Winnipeg Mayor Sam Katz says there could have been much better communication between everyone involved in an unusual land swap involving two former fire halls, but the deal was not a secret.

'Everyone knew the properties were going to be sold…. There's no misunderstanding on that part.' —Mayor Sam Katz

Katz told CBC News late Tuesday that everyone on council knew about plans to close fire halls on Grosvenor Avenue and Berry Street, and open a new one on Taylor Avenue, in order to modernize the city's fire facilities.

Fire Chief Reid Douglas said Monday that he had  personally negotiated an agreement with Shindico, a local developer, to swap the two halls, plus a parcel of land on Mulvey Avenue, in exchange for the Taylor Avenue property where the new fire station sits.

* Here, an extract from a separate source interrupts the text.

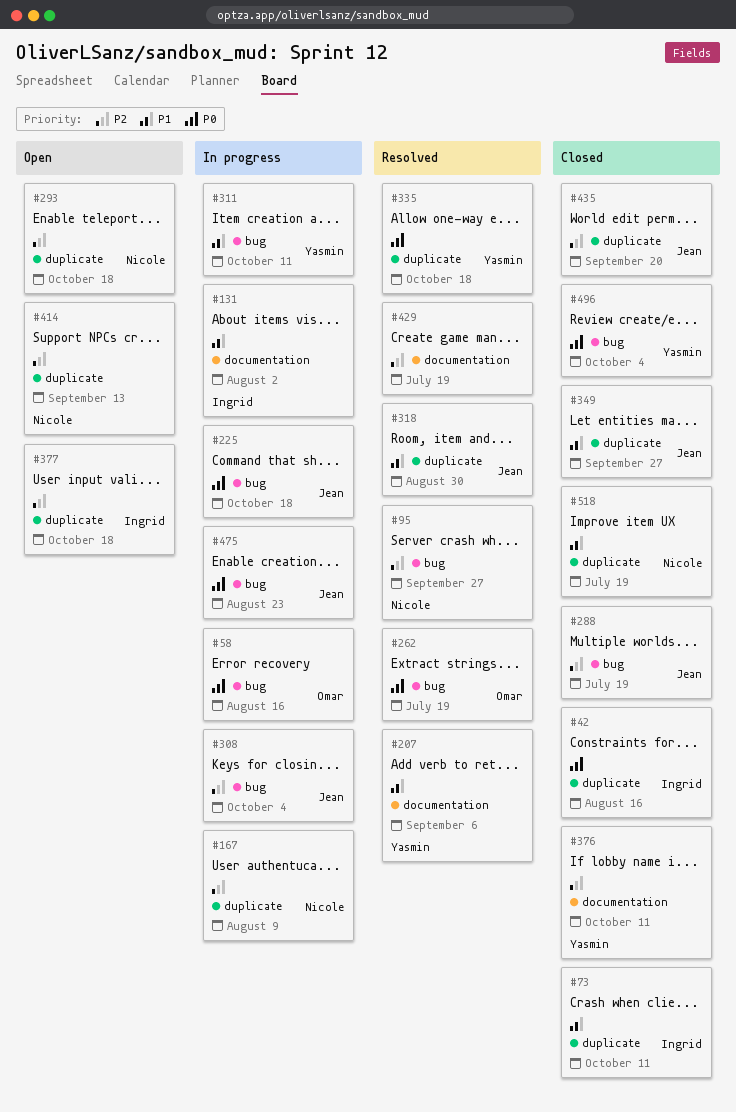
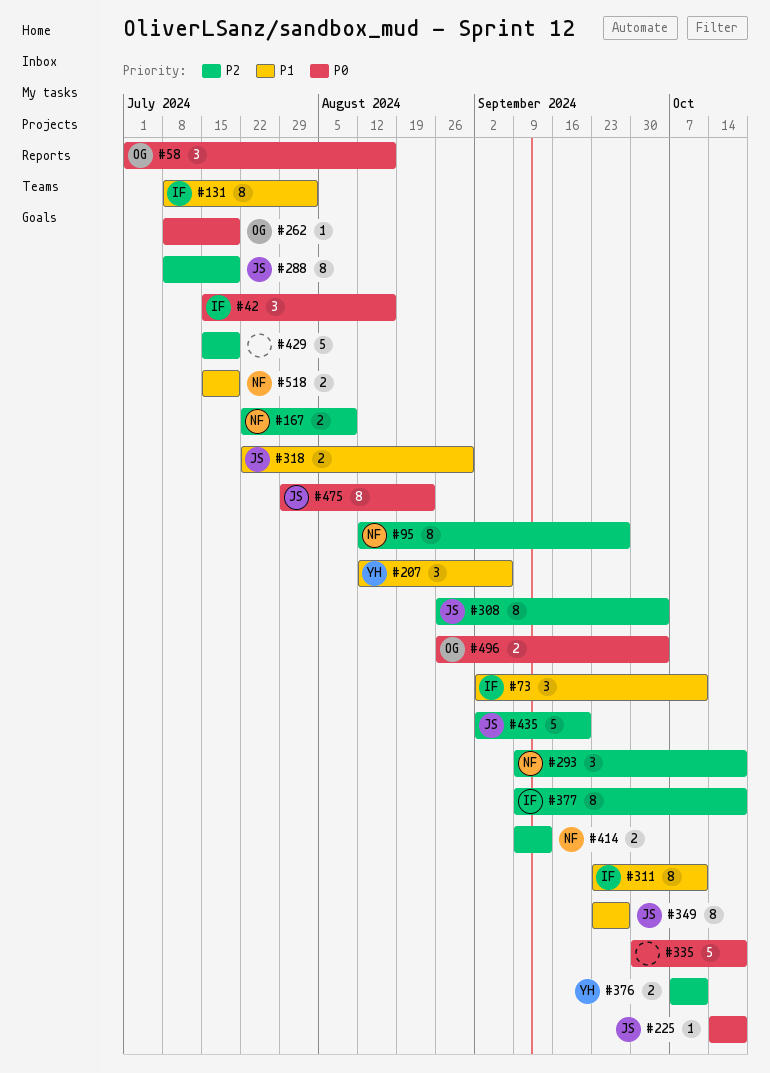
#311, owner: Yasmin -> Ingrid
#335, owner: Yasmin -> none
#496, owner: Yasmin -> Omar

News of the land swap have caught some city councillors by surprise, including River Heights Coun. John Orlikow, whose ward includes the Grosvenor Avenue fire hall, and Point Douglas Coun. Mike Pagtakhan.

But Katz insisted that everyone on council knew the properties would be sold or swapped.

"There could have been much better communication with everyone," he said.

"Everyone knew the properties were going to be sold. That was out there in the open over two years ago. That part is black and white. There's no misunderstanding on that part."

Katz said he sees nothing wrong with Douglas making the land swap deal.

"We have to decide on how the land is acquired, by purchase or by swap," Katz said.

"In the end, as long as it's done based on fair market value, that's really what everybody should be concerned about."

Public interest must be upheld: Orlikow

Orlikow said he has been meeting with community stakeholders for a year to discuss ways to make use of the property.

"I don't care what semantics you want to use — swapping, selling, whatever — there's a public interest here that always has to be upheld to the highest standard. This is not it," he said Tuesday.

Pagtakhan was chair of the city's protection and community services committee when in 2010, he had a first look at a plan to modernize the fire department's facilities.

However, he said councillors did not see details of the land swap.

"I think it's putting the cart before the horse if you have … the [fire] chief telling us that this is the best deal for the city without us, without council, seeing the relative information," Pagtakhan said.

Barry Thorgrimson, the city's director of property, planning and development department, told CBC News he also did not know anything about the land swap, even though some of his staff were working on the deal.

"It makes you wonder what's happening at city hall with management. There are certain protocols that need to take place relative to land matters," Pagtakhan said.

Council has to approve the land swap deal this fall. If it is not approved, Katz said the city will have to purchase the Taylor Avenue property, which is valued at $1 million.